Principal Supplier Quality Engineer

Job Description

• Must be able to travel 5‑10% globally (possible trips to Sweden, China, Finland, etc.) – approximately 5‑10 trips per year.
• As a Principal Supplier Engineer, will serve as the bridge between Boston Scientific Cardiac Diagnostics (CDx) cutting‑edge design and CDx’s global supply chain, integrating new and existing technologies.
• Work will directly impact the reliability, scalability, and speed at which life‑changing devices reach patients.
• As technical lead, work with R&D, Quality, Operations, and Regulatory teams to integrate OEM and sub‑system supplier designs and supplied components into CDx products, ensuring compliance, performance, and safety requirements are met.
• Role has a wide scope of responsibilities ranging from ensuring supplier design assurance, supplier product development integration assurance, and third‑party manufacturing assurance.

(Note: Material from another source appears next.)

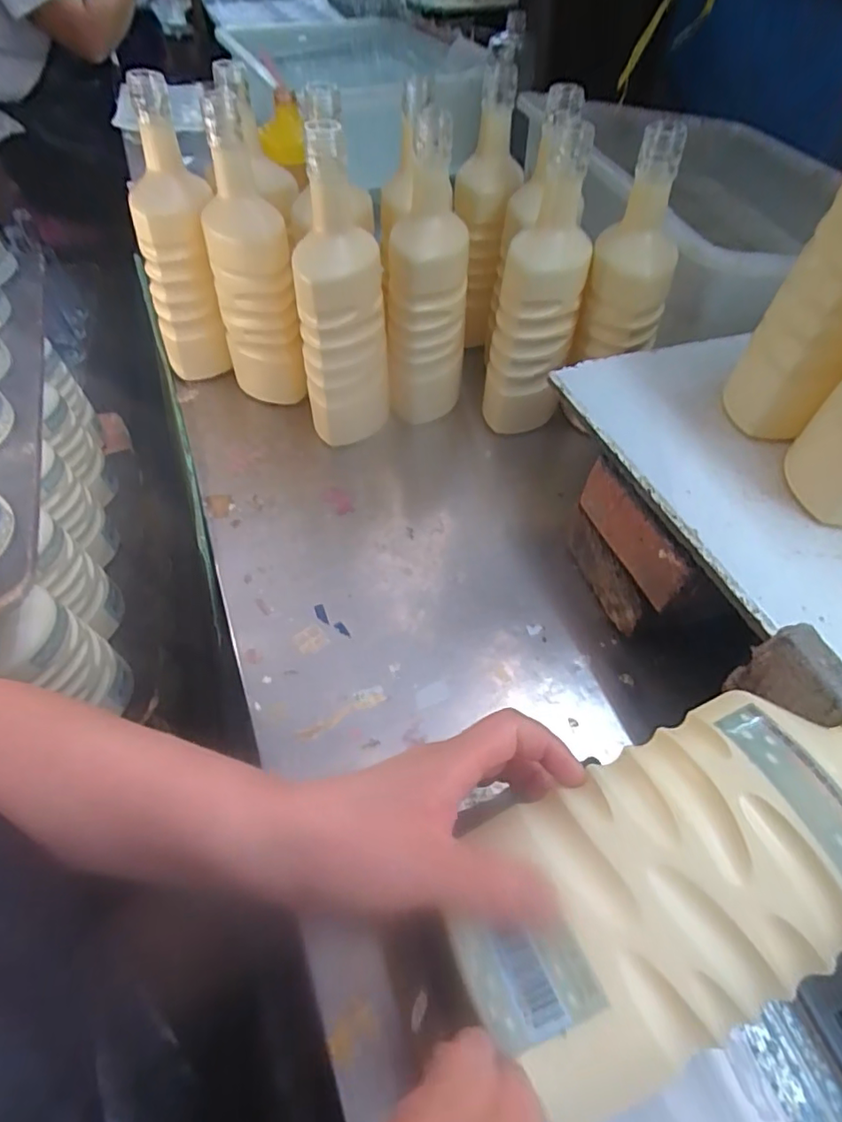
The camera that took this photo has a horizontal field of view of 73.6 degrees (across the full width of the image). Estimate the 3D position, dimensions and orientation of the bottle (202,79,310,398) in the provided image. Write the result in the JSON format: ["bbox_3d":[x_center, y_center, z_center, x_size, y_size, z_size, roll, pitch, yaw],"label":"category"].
[{"bbox_3d":[-0.154,-0.255,0.513,0.069,0.255,0.058,-12,54,-12],"label":"bottle"}]

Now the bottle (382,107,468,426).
[{"bbox_3d":[0.005,-0.248,0.522,0.080,0.255,0.093,4,52,0],"label":"bottle"}]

• Working with Medical Device OEM, sub‑system and component suppliers to identify supplier specifications with the end goal of successfully integrating supplied designs and components into CDx’s development and manufacturing processes.
• Partnering with R&D, Design Assurance, Manufacturing Engineering, Operations Quality, and Project Management to execute supplier control deliverables according to program needs, such as purchased material qualifications, supplier‑driven change assessments, supplier design or capability improvement projects, or regulated compliance assessments.
• Generating and reviewing quality plans, agreements, product specifications, component qualifications, design verification/validations, and process validations.
• Investigating complaints and managing supplier investigations for both design and manufacturing‑related issues.
• Participating in supplier audits to assess design and manufacturing compliance to regulatory standards and CDx agreed specification requirements. Audit activities include the evaluation of audit observations and findings, reporting, follow‑up, and confirmation of follow‑up actions.
• Acting as a technical expert to ensure repeatable and reproducible quality/reliability during the life of the product.

• Bachelor’s degree in engineering or related discipline.
• 7+ years of technical experience working in Medical Device development processes.
• Experience in design controls, risk management, process validation, and CAPA.
• Design Assurance experience.
• Component and supplier qualification experience.
• Strong Project Management skills.
• ISO 13485 quality systems auditor (ISO 13485 Certified Auditor preferred).
• Self‑driven and results‑oriented with strong data analytics and critical thinking skills.
• Experience managing projects and working with cross‑functional teams to drive deliverables.
• Experience working with suppliers and familiar with the application of design controls and supplier controls as per 21
  
  CFR
  820 and MDR.
• Supplier design assurance, supplier product development integration assurance, and third‑party manufacturing assurance.